Financials are the bedrock for many of these funds given the sector’s size as a component of the FTSE index – as well as the fact that most funds depend on the income from the dividends being paid by the banks.

It is not just those with shares in Northern Rock that have lost out, either. Those with large stakes in Alliance & Leicester and Bradford and Bingley, for example, which have both dropped more than 25 per cent in the last two months, have also struggled.

Mark Dampier of Hargreaves Lansdown names the JO Hambro, Merrill Lynch and New Star equity funds as among those beingmost “caned” over recent weeks.

Stephen Whittaker’s New Star UK growth fund, for example, has 31.8 per cent in financial stocks, with HSBC, RBS, Barclays and HBOS in its top five holdings.

Similarly, New Star’s Monthly Income Unit Trust has a weighting of more than 3 per cent in Barclays, Alliance & Leicester, Lloyds TSB and Bradford & Bingley.

It is not alone, as almost all income funds, with the exception of Invesco’s famously financials-adverse fund manager Neil Woodford, have bank stocks among their major holdings.

Some, such as JO Hambro UK Equity Income, are more exposed than others, with a top five consisting of Royal Bank of Scotland, Barclays, HSBC, Lloyds TSB and HBOS. Unsurprisingly, this has been one of the worst performing funds over the past month.

So now the question for fund managers is whether to cut their losses, or build again in the expectation that the worst is over.

Tim Scholefield, head of equities at Baring Asset Management, remains cautious. “Financial stocks have underperformed during the recent rally in equity markets. The explanation is earnings – or, more specifically, a growing realisation that the news on bank earnings will disappoint. While the bank sector to some eyes may now start to look attractive, we would suggest that there is unwarranted collective optimism among investors.”

Bears such as Scholefield and Murray say that a return to financials would be foolish – money can be made but only once the aftershocks in the system have finished.

But for every bear, there is a fund manager who is standing firm.

New Star’s Whittaker argues that the worst is over. “Things have moved at pace over the last few weeks and events have certainly dealt a big blow to banking stocks. I’m convinced the worst is past and we’ve been buying a bit in HBOS and RBS, which are safe investments.”

PSigma’s Bill Mott called the market turnround in the first week of September, saying he had added to an already overweight position in the banks, taking it from 22 per cent to 25 per cent.

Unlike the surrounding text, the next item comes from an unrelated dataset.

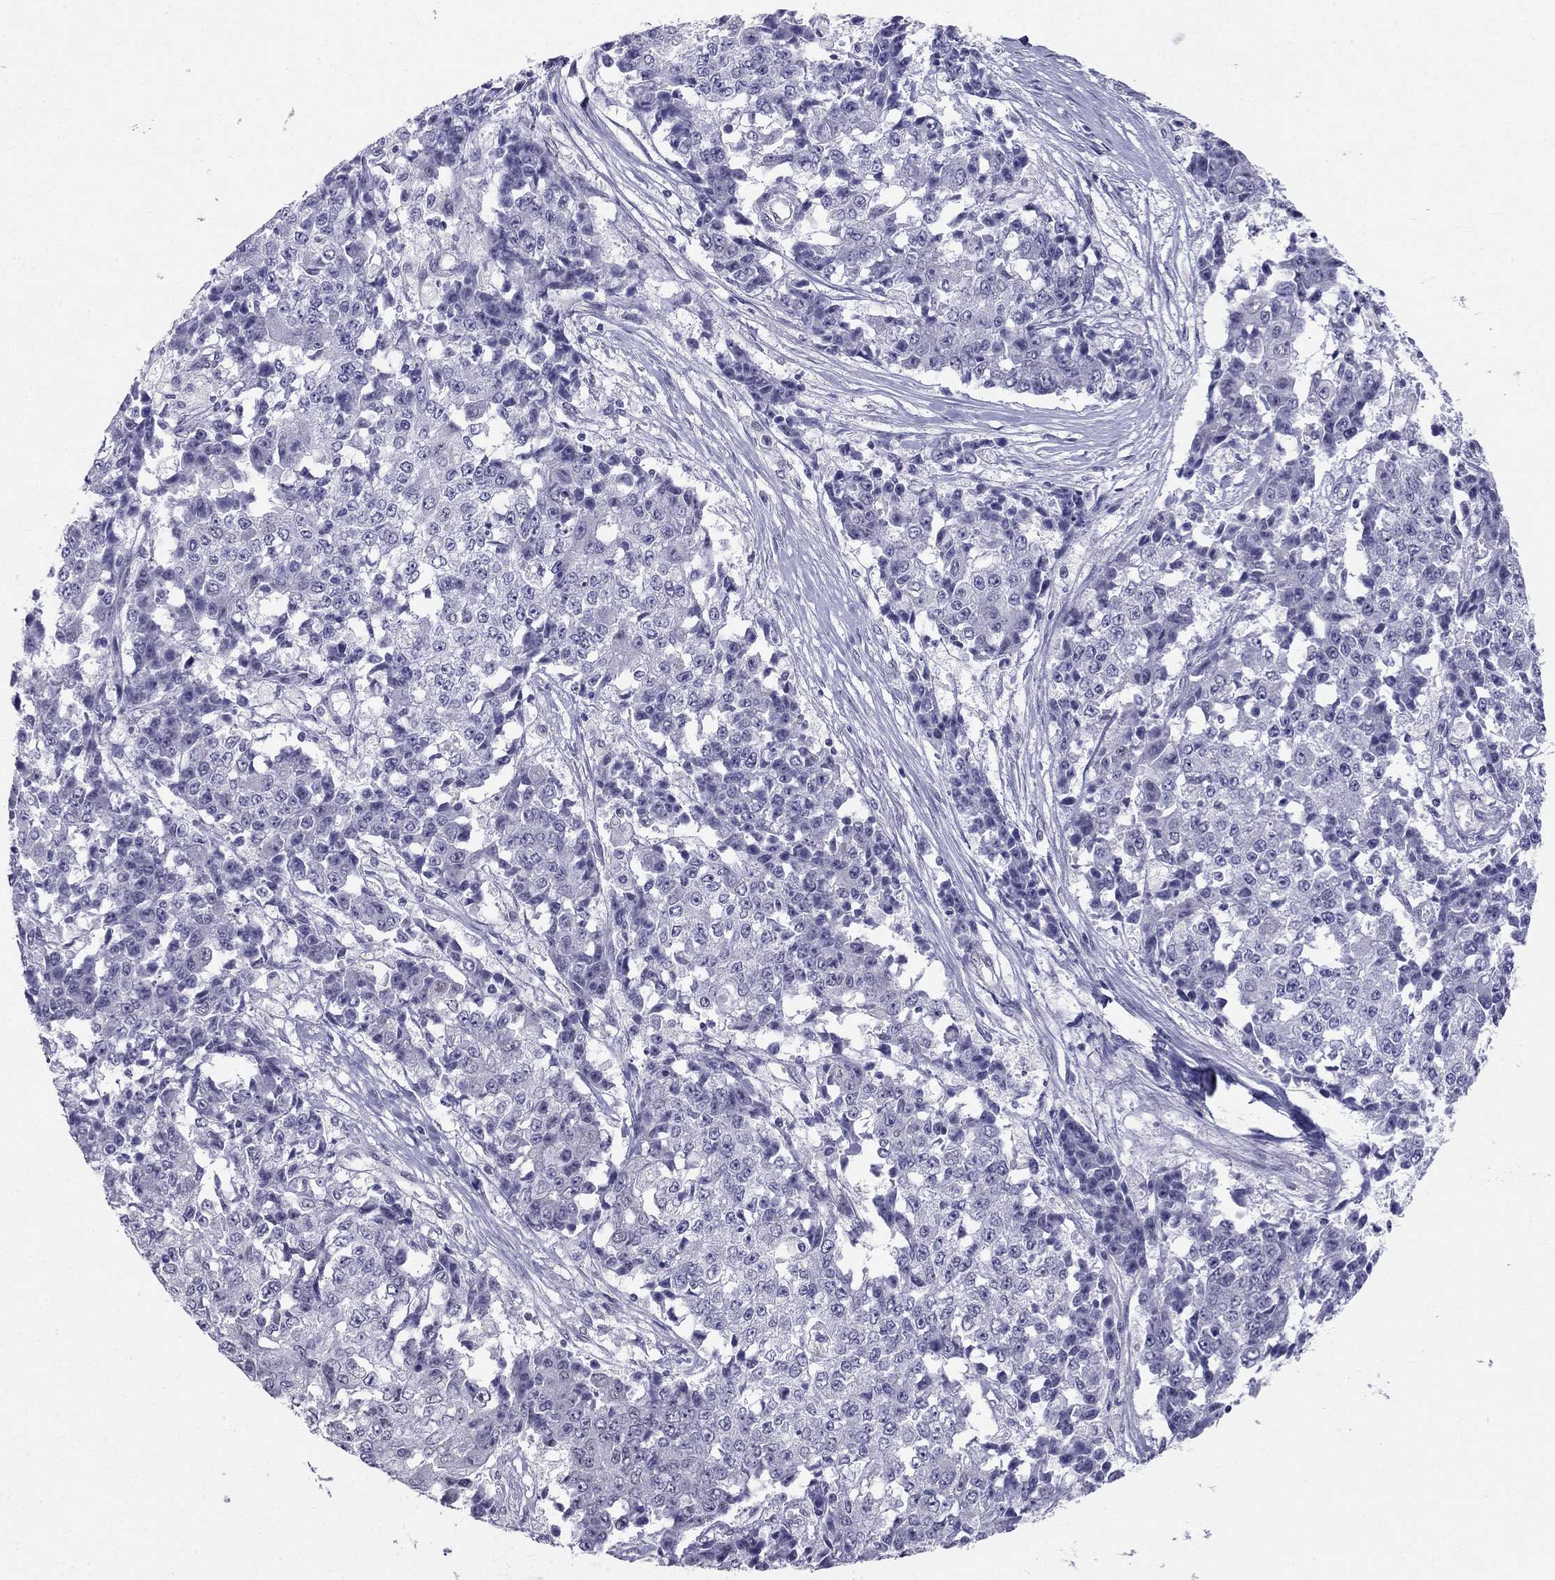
{"staining": {"intensity": "negative", "quantity": "none", "location": "none"}, "tissue": "ovarian cancer", "cell_type": "Tumor cells", "image_type": "cancer", "snomed": [{"axis": "morphology", "description": "Carcinoma, endometroid"}, {"axis": "topography", "description": "Ovary"}], "caption": "An image of human ovarian cancer (endometroid carcinoma) is negative for staining in tumor cells.", "gene": "BAG5", "patient": {"sex": "female", "age": 42}}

Including insurance companies, the fund now has 35 per cent invested in financial stocks. Admittedly, that’s made the past few weeks more difficult for Mott’s fund, but he sees these investments as cheap on a longer-term horizon.

Other leading managers are taking more cautious positions in stocks which could potentially be oversold – although none is yet choosing Northern Rock.

Ted Scott, manager of F&C’s Stewardship Growth and Income funds, for example, has reduced what he described as a “small holding” in Northern Rock to build on his position in Alliance & Leicester, where he says the excessive falls have been unjustified.

Scott’s F&C Growth & Income Fund also holds HBOS, Barclays and Lloyds, which he says will continue. However, all three funds are underweight in banks and “this is unlikely to change over the near term”.

Whether or not now is the right time to return to financials is still very much open to debate, but Fidelity’s star fund manager Anthony Bolton did much to quell fears last week when he said that he was feeling more optimistic about the market’s prospects.

Bolton said that one of the key questions facing fund managers was when to get back into financials – and added that he had already begun.

Bolton, who earlier this year predicted a financial crisis owing to excess borrowing, said he was increasing his exposure to the sector, despite remaining generally cautious. And where Bolton leads, many investors have followed, very profitably.